Ce modèle propose une aide au financement de la maintenance et du rééquipement des salles, basée sur le refléchage de plusieurs fonds. Plus précisément, nous savons qu’il y a des sommes non-utilisées sur le compte de soutien. Nous n’en connaissons pas le montant, mais nous savons que, tous les dix ans, il reste de l’argent. De même, plusieurs autres budgets pourraient être redirigés, comme l’activité de l’ADRC autour des VPF, qui n’a plus lieu d’être, ou encore les cotisations professionnelles, qui ont peut-être moins de sens aujourd’hui. La somme réunie par l’ensemble de ces fonds peut participer au financement d’une maintenance ou d’un rééquipement, que chaque exploitant devra compléter car elle n’a pas vocation à en couvrir l’intégralité.

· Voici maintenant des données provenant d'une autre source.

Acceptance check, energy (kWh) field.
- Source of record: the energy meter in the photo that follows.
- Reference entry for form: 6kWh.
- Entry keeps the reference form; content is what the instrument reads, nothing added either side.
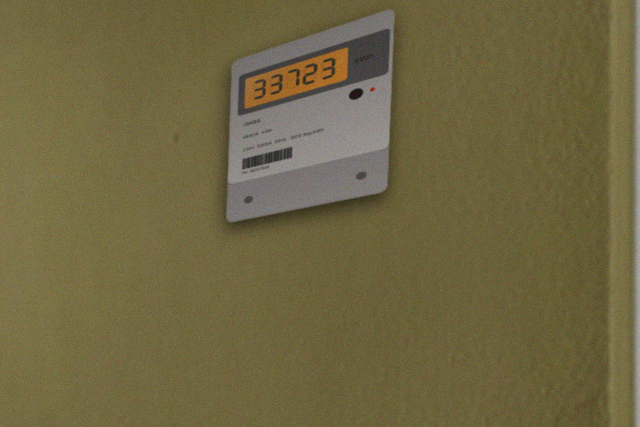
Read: 33723kWh
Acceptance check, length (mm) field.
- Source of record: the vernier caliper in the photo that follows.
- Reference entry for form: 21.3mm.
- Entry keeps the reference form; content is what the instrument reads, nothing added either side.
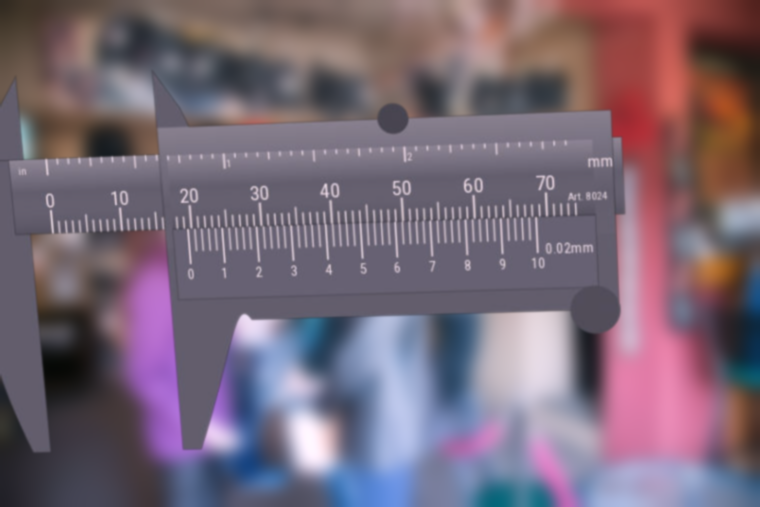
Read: 19.5mm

L’idée est la suivante  : chacun pourrait retirer, en une ou plusieurs fois au besoin sur une période de dix ans, une somme fixée à l’avance. Globalement, nous estimons que ce fonds pourrait être doté de 8 M€ par an sur dix ans. Toutes les salles en bénéficieraient puisque toutes y participeraient, en fonction de la taille de chaque exploitation bien entendu. À ce stade, le CNC a le projet en main, nous attendons donc ses retours.

La réforme art et essai est désormais pleinement opérationnelle. En êtes-vous satisfait  ?

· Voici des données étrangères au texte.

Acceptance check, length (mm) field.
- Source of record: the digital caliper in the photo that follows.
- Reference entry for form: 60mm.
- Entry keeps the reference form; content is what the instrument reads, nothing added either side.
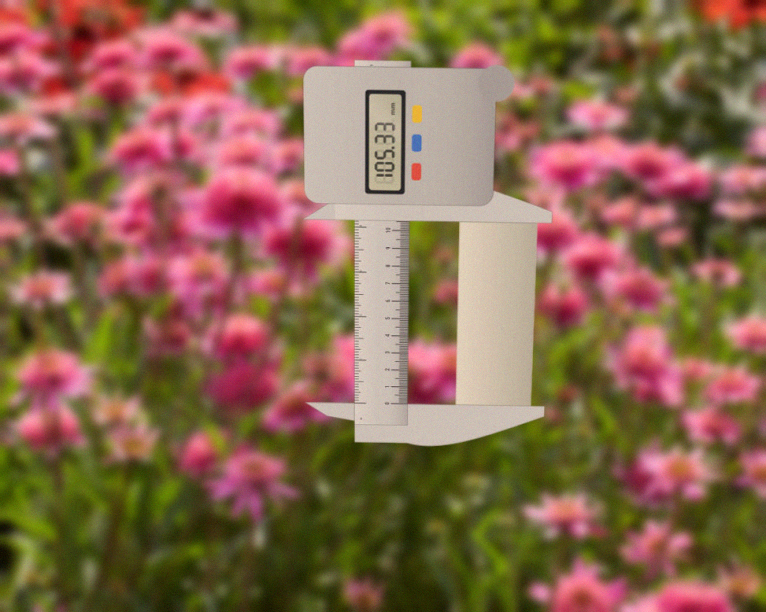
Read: 105.33mm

Nous souhaiterions profiter de cette première année sans classement (désormais établi sur deux ans, Ndlr) pour faire un premier bilan de cette réforme. Il est notamment nécessaire de se pencher sur les nouveaux effets de seuils qu’elle induit, et voir si cela ne nécessite pas des ajustements. Nous attendons les résultats de l’appel pour évaluer le nombre de salles finalement déclassées, et demanderons ensuite d’ouvrir la discussion sur les conséquences de ces déclassements.

Franck Riester, ministre de la Culture, a récemment dévoilé les grandes lignes de la future loi audiovisuelle. Parmi elles, figurent l’ouverture de la publicité cinéma à la télévision – avec quotas – ainsi que la suppression des “jours interdits”. Comment accueillez-vous ces pistes  ?

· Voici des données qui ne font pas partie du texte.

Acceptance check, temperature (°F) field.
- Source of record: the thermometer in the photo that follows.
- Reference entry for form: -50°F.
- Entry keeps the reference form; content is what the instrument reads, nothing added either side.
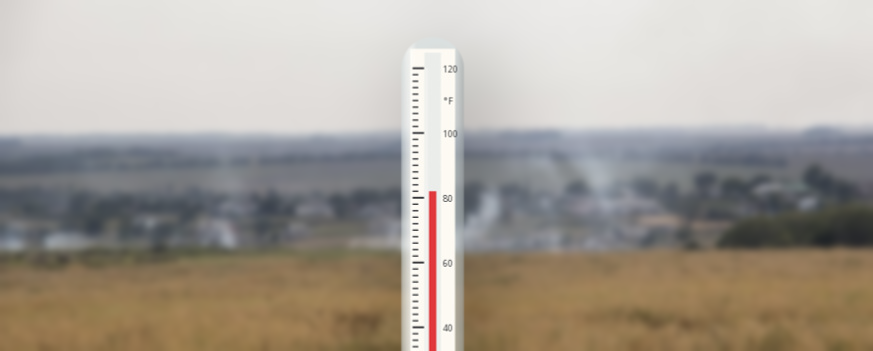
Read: 82°F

Ces annonces nous inquiètent. Même si cette loi ne bouleverse pas a priori l’exploitation en France et régit surtout les chaînes de télévision, il existe selon nous des risques de dommages collatéraux potentiellement importants. Les exploitants sont, notamment, attachés aux jours interdits. Ils ont une valeur pour nous, mais aussi pour les chaînes qui financent le plus le cinéma.
De surcroît, nous réagissons défavorablement à la méthode. On vient nous dire que le dialogue et l’accord interprofessionnel vont être au centre de tout, mais on cède tout de suite aux demandes des chaînes, la troisième coupure publicitaire, l’ouverture du cinéma à la publicité, la publicité délinéarisée, les jours interdits… Que reste-t-il à négocier  ? Nous restons par ailleurs attachés au fait qu’il n’y ait pas de fusion des obligations ni des financements, avec une vraie distinction entre cinéma et audiovisuel, pour permettre le financement des films.

La distribution indépendante a été particulièrement impactée cette année, à l’instar de Mars Films ou Océan Films cet été. Comment l’exploitation vit-elle cette situation ?
Nous en sommes évidemment préoccupés. Nous avons besoin de partenaires distributeurs forts pour défendre les films.